Recorded data:

----------

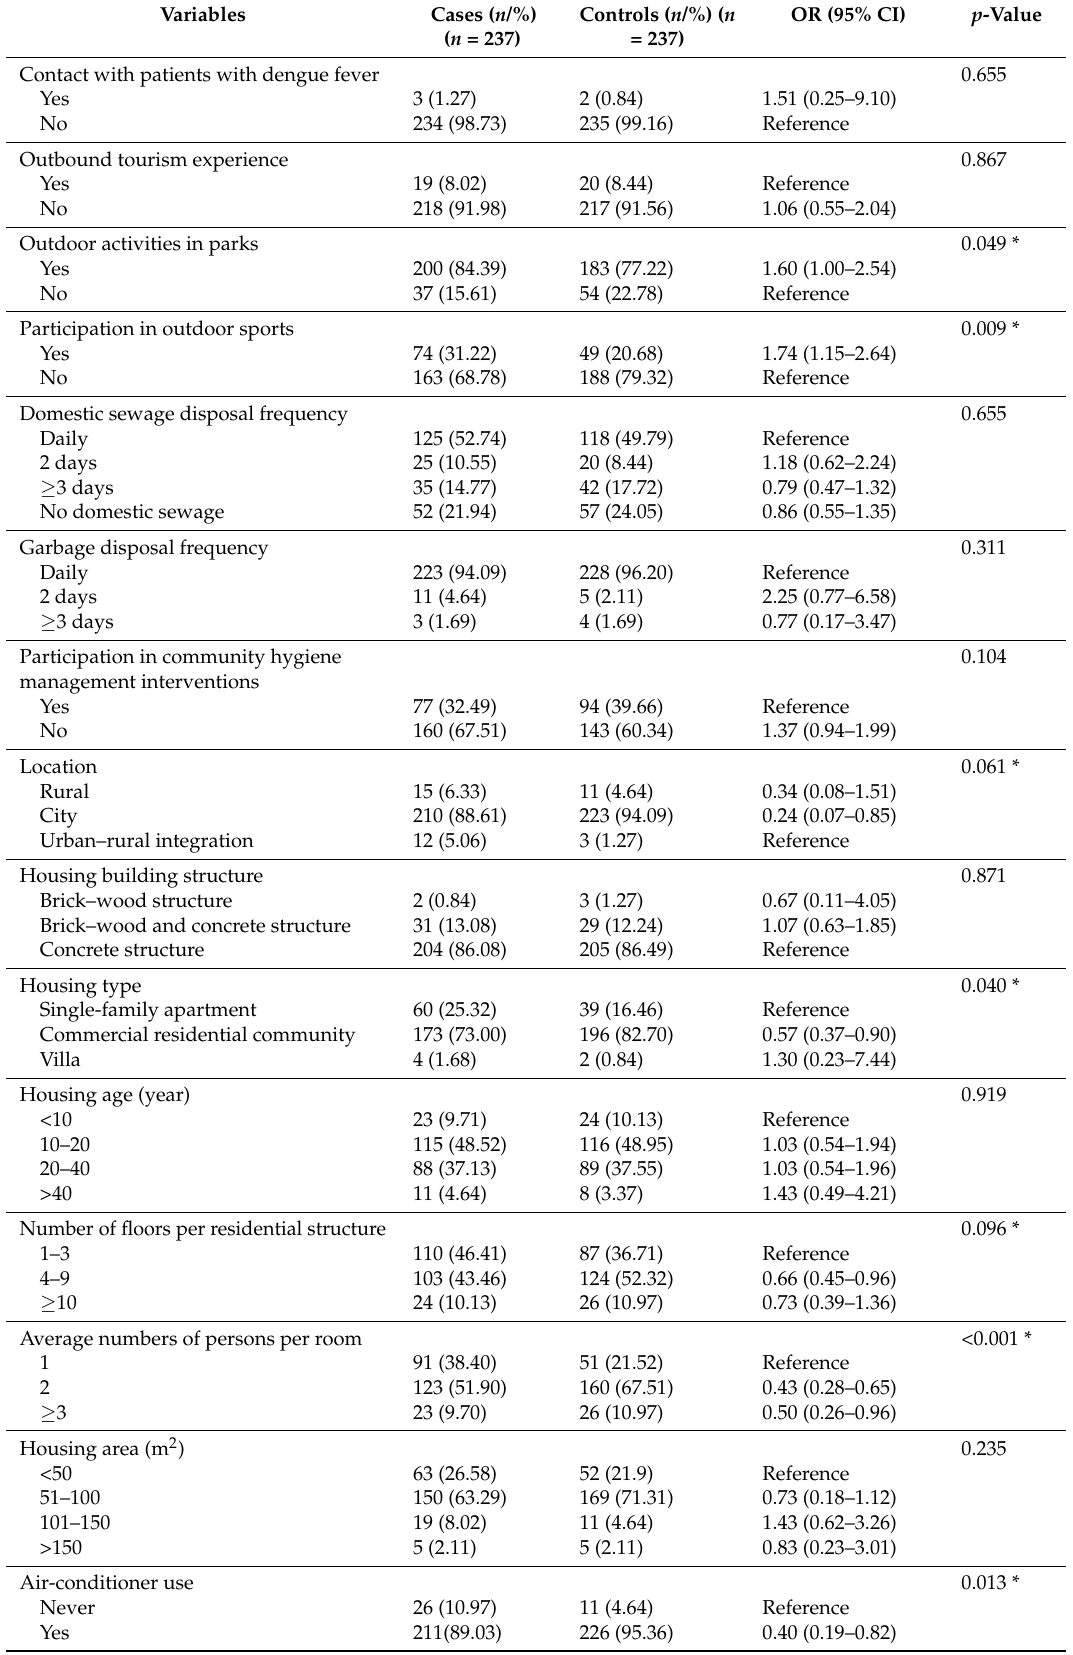
Table 2. Univariate analysis of risk factors for dengue virus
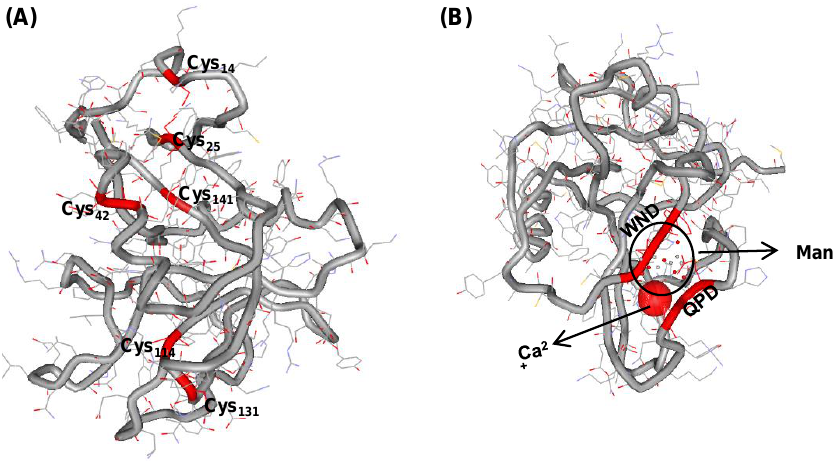
Figure 3. Three-dimensional structure of the AbCTLD protein. ( A ) Six conserved cysteine residues are shown in the three-dimensional structure of AbCTLD. ( B ) A ligand prediction algorithm was used to identify the binding sites of Ca 2+ ( C -score: 0.15) and Man (mannose, C-score: 0.44).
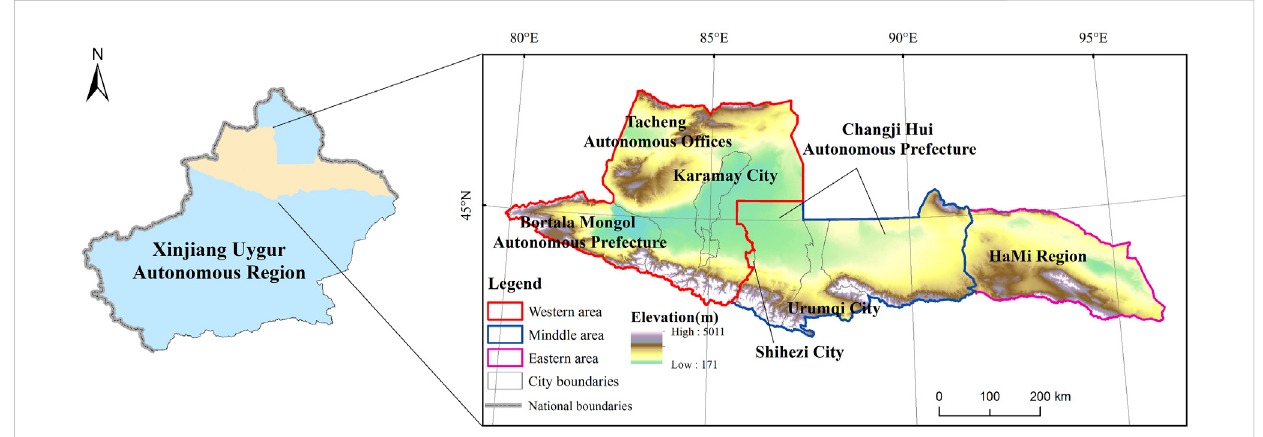
Geographical location and segmental boundary on the northern slopes of the Tianshan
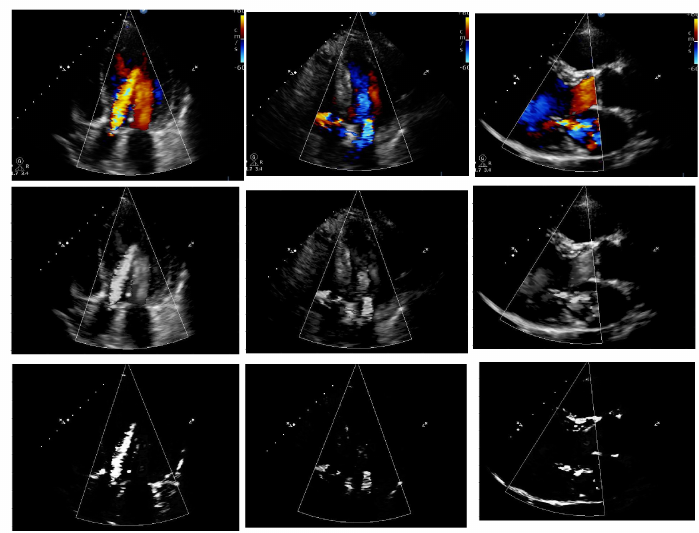
Figure 5. The first row shows the input image, second row the preprocessed images and third row the segmented images for AR, MR and TR respectively.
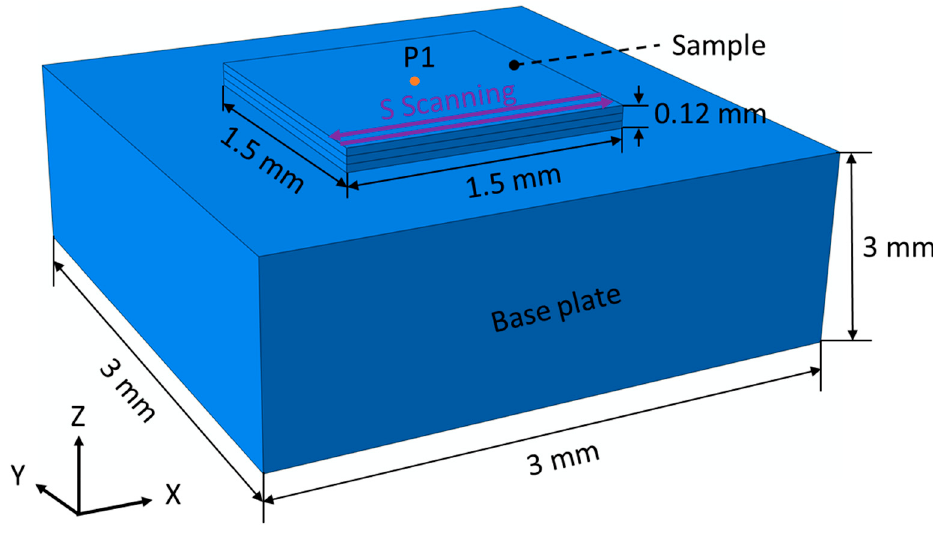
Figure 1. Model configurations.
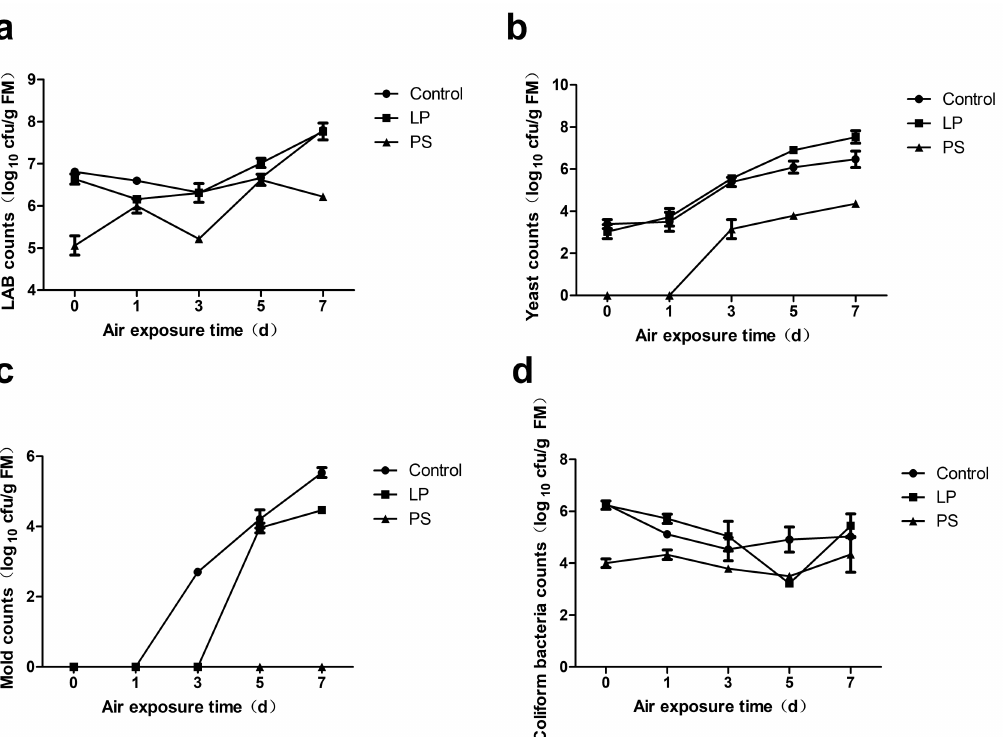
Figure 3. Dynamic changes in lactic acid bacteria (LAB) counts ( a ), yeast counts ( b ), mold counts ( c ), and coliform bacteria counts ( d ) of TMR silages during the processing of aerobic deterioration (bars indicate standard error of the means). cfu, colony-forming units; FM, fresh matter; LP, Lactobacillus plantarum inoculant; PS, potassium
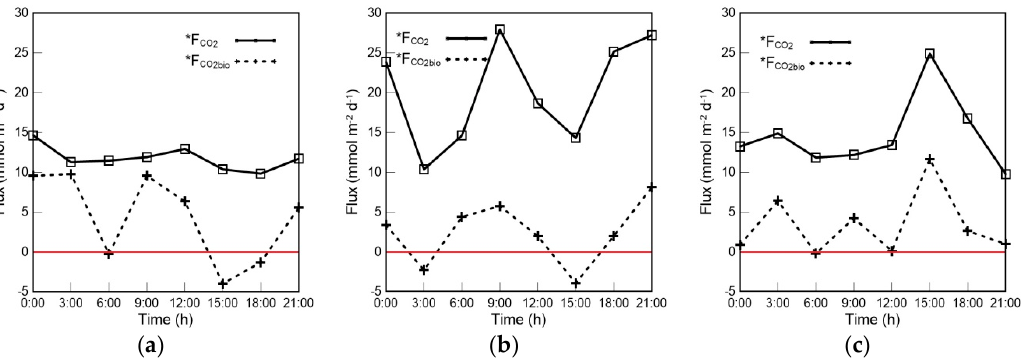
Figure 7. Twenty-four-hour variations in potential carbon flux (*F CO2 ) and the biological contribution to carbon flux (*F CO2bio ) in the near-shore ( a ), front ( b ), and offshore ( c ) regions in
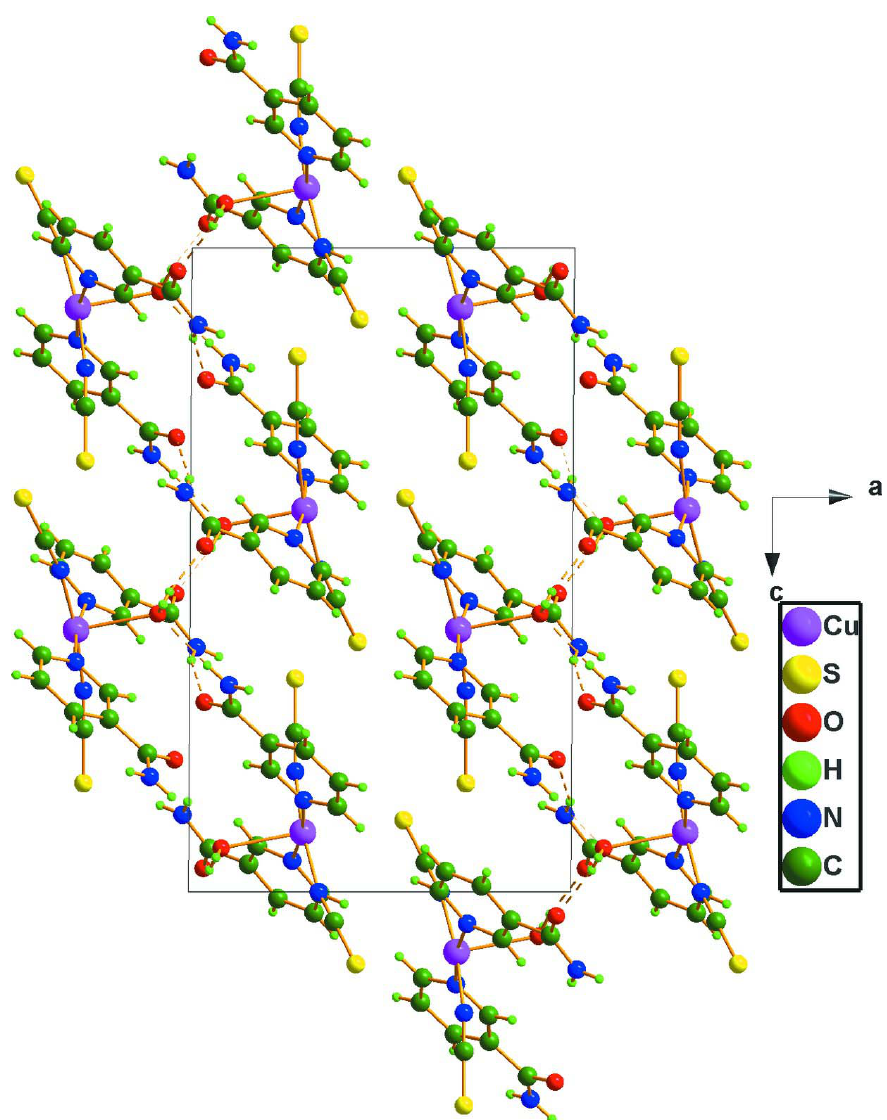
Figure 2 The layered hydrogen-bonded network in (I) viewed down the b axis direction. Hydrogen bonds are shown as dashed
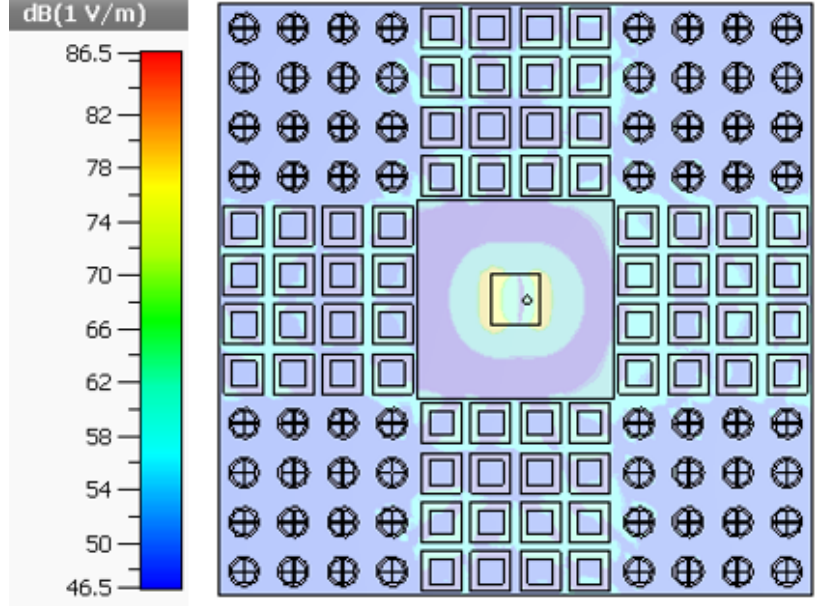
Figure 7. E-field distribution of maximum in-band radar cross-section (RCS) reduction at 7.6 GHz.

----------

- What is expected
With the pictures omitted, print the lines above exactly, beginning at the line with "Figure 3. Dynamic" and going on through the line with "Figure 7. Twenty-four-hour".

- Task solution
Figure 3. Dynamic changes in lactic acid bacteria (LAB) counts ( a ), yeast counts ( b ), mold counts ( c ), and coliform bacteria counts ( d ) of TMR silages during the processing of aerobic deterioration (bars indicate standard error of the means). cfu, colony-forming units; FM, fresh matter; LP, Lactobacillus plantarum inoculant; PS, potassium
Figure 7. Twenty-four-hour variations in potential carbon flux (*F CO2 ) and the biological contribution to carbon flux (*F CO2bio ) in the near-shore ( a ), front ( b ), and offshore ( c ) regions in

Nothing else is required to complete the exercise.